I’ve been enjoying all of the positive comments and feedback that I’ve been getting from new readers as well as long time fans. It certainly does wonders for the psyche. It makes me want to get up every day, put on my pants, walk the 15 feet to my drawing table, and work for 14 hours. There is not much that can ruin that wonderful feeling… except for the negative words from a stranger.
I received a few of those negative words yesterday.
It wasn’t anything harsh or super critical or even personal. The person read my most recent comic for the first time and basically called it “terrible.”
It doesn’t matter that the words were typed on a forum (of sorts) because those can hurt just as much as the verbal kind. In fact, the written word seems to hold a bit more truth than if they were spoken. Most people don’t have the courage to say out loud what they feel, myself included, and it is much easier to express yourself when you can delete and erase and rewrite until it’s perfect.

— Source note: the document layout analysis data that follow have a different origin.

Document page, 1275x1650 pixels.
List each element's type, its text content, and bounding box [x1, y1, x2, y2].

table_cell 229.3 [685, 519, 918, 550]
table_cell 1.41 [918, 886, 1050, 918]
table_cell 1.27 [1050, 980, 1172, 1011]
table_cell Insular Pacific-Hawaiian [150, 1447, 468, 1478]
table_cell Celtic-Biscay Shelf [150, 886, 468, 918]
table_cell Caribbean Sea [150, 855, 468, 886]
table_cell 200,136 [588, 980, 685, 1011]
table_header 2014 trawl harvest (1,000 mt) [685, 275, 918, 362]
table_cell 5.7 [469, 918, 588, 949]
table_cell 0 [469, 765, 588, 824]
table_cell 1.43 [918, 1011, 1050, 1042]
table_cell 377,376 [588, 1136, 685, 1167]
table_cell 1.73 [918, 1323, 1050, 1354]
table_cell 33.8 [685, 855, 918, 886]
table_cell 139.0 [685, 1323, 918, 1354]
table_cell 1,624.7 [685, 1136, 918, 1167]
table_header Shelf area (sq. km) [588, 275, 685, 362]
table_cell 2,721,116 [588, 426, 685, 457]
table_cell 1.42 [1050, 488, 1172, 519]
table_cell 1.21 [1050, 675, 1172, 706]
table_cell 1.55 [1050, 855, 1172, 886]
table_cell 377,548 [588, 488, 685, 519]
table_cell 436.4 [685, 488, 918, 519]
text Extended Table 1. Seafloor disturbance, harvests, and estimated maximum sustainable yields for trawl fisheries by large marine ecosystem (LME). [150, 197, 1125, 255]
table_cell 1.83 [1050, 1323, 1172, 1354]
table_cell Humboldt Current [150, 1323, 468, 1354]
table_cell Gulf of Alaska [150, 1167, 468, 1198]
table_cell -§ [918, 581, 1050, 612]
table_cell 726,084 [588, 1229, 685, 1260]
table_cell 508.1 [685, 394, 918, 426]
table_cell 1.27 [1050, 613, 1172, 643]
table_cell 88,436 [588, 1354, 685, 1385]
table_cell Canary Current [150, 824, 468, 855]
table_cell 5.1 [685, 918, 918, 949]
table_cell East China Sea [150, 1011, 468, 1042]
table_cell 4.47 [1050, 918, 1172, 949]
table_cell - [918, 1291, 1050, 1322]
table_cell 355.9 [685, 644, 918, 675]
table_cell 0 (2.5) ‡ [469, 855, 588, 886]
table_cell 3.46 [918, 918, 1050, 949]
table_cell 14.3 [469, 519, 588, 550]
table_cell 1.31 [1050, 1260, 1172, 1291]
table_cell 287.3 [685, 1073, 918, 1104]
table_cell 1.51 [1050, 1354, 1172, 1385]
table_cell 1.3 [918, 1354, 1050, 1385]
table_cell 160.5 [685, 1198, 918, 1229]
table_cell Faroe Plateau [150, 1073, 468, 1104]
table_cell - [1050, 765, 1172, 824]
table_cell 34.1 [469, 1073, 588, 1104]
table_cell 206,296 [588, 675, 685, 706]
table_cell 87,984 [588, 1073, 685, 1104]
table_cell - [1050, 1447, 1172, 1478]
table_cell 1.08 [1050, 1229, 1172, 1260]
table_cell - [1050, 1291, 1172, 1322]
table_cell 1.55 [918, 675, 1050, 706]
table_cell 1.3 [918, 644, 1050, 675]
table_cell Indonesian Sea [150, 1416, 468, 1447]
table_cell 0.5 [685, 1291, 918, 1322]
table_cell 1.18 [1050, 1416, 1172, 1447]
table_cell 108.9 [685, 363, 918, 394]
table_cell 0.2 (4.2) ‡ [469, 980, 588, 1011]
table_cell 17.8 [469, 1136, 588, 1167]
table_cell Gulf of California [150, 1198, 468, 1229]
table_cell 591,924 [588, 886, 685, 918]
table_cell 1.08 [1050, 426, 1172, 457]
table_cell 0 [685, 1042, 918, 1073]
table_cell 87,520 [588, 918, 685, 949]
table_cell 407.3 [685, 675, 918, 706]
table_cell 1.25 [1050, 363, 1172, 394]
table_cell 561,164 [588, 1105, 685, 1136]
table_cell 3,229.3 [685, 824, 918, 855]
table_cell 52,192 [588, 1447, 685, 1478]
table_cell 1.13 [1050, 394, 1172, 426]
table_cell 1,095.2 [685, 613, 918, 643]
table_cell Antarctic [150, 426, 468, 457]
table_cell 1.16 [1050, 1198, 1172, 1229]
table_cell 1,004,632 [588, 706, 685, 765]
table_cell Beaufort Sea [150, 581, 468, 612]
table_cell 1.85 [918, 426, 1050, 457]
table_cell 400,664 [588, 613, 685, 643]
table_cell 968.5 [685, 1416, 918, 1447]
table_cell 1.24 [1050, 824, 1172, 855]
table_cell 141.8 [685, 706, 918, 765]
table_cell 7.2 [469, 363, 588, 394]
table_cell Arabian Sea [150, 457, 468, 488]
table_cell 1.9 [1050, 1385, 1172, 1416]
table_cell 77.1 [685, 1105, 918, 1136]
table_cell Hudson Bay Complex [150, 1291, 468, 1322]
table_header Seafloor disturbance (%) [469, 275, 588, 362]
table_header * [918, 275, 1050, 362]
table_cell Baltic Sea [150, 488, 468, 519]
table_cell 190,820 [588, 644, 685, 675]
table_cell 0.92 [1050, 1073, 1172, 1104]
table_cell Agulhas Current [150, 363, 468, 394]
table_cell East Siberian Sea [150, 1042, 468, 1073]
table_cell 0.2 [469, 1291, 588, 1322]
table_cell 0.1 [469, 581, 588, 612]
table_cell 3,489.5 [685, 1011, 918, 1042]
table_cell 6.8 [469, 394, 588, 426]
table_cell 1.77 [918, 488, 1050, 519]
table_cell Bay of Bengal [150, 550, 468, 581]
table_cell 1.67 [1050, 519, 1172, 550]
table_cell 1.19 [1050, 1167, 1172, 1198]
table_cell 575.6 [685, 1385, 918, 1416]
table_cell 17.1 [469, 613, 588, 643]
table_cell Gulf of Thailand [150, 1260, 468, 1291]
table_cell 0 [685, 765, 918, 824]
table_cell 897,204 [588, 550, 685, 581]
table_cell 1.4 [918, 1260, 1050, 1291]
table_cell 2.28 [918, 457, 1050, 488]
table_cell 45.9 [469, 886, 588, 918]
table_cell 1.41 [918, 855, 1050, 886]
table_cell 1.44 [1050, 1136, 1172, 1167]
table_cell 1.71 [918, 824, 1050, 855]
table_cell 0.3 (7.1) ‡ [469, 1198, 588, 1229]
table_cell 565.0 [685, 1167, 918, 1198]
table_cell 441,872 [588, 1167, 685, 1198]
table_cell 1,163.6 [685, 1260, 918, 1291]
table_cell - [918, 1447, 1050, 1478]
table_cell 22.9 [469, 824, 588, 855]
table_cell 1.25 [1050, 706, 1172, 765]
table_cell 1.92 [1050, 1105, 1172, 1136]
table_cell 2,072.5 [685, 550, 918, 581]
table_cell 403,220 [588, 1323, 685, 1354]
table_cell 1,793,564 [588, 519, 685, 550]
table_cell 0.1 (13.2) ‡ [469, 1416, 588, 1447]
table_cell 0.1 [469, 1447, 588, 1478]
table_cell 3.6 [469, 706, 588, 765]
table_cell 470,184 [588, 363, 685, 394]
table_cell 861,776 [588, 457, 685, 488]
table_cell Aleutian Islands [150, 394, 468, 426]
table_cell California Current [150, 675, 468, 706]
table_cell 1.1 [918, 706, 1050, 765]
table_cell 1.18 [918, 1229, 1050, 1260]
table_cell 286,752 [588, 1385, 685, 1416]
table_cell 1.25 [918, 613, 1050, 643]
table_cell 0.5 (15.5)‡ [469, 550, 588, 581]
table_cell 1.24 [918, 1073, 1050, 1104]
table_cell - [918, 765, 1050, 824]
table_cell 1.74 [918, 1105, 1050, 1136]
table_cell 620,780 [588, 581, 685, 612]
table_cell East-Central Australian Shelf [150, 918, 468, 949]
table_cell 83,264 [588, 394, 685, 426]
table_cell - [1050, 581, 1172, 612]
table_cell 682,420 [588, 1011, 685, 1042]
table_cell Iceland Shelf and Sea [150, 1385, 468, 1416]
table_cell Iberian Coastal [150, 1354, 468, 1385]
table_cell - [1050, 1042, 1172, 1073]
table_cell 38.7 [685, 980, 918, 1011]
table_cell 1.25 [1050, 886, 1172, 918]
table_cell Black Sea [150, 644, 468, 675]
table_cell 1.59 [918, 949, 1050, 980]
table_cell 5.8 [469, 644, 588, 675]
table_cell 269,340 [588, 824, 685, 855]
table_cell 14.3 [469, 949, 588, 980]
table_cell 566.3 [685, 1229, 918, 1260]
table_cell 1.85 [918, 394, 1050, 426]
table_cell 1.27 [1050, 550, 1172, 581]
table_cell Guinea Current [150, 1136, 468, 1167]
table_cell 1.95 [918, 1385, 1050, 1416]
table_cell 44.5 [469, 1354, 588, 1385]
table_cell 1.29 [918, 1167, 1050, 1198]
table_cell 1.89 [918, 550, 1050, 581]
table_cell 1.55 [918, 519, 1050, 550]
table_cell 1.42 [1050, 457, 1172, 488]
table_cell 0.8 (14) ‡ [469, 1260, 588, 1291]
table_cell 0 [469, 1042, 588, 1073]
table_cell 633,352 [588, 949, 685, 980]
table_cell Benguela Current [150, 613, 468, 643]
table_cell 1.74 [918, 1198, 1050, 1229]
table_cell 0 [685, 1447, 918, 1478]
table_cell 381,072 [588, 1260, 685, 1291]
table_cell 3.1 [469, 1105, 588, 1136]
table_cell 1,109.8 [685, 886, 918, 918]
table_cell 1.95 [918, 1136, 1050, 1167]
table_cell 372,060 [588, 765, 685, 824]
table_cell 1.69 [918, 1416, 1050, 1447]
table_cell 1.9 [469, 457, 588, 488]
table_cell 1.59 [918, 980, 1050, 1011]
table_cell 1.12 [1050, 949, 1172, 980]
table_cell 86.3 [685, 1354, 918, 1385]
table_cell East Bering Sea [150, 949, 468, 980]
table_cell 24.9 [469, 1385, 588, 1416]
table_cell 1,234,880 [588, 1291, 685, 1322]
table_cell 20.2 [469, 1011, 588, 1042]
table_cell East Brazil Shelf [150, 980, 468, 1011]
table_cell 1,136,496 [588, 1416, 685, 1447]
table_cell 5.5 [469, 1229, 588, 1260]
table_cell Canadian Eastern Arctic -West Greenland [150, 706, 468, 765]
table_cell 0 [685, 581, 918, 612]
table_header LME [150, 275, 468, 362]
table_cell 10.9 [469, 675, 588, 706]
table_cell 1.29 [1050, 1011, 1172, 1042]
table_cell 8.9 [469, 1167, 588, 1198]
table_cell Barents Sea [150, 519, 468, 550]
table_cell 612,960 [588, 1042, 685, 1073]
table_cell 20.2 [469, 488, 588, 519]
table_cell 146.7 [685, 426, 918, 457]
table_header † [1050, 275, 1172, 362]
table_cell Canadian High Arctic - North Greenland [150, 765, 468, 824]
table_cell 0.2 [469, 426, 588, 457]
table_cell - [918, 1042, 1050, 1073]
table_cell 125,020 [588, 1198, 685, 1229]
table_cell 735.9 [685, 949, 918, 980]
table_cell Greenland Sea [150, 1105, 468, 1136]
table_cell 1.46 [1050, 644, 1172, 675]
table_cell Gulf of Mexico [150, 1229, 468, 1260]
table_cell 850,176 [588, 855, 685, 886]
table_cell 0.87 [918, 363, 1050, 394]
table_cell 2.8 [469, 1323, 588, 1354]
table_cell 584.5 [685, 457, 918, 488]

So I find out that someone thinks my comic is terrible. I read the line. I read it over again. And I read it a third time…
And then I went on to the next comment. And the next.
It didn’t even phase me.
Later that evening I realized what had happened and I was kind of shocked. For my entire life, the delicate balance of my mental state depended on the weight of a feather. When you’re small and fragile, that minuscule weight is so much heavier.
When I was younger, if one person called me “geek,” or say anything else negative toward me, I would fly off the handle. I would scream and cry and get incredibly angry. My tantrums were epic. I was an absolute mess and that only made them want to tease me again and again. As I got older, the grade school and high school teasing lessened, but I was definitely scarred from the experience. Even in my 20′s, I didn’t take too kindly to playful teasing, even from friends. I was “sensitive” and didn’t keep the people around me that made it a habit to pick on, ridicule, and taunt their peers.
Yeah, I didn’t have very many friends.
Yesterday was the first time in my life that the negativity did absolutely nothing to me.
It might have been that I’ve grown a thicker skin. It might have been that many of the comments after that one (and the ones before it) were overwhelmingly positive and supportive. It could have been that several people “came to the defense” of the comic itself.
It could have been that I now know that not everyone is going to like my work (or me for that matter), that I should just keep doing what I’m doing, and the people that like it will continue reading. The people that don’t like it can go read something else.
Just because I dodged a bullet doesn’t mean I should go storm the beaches.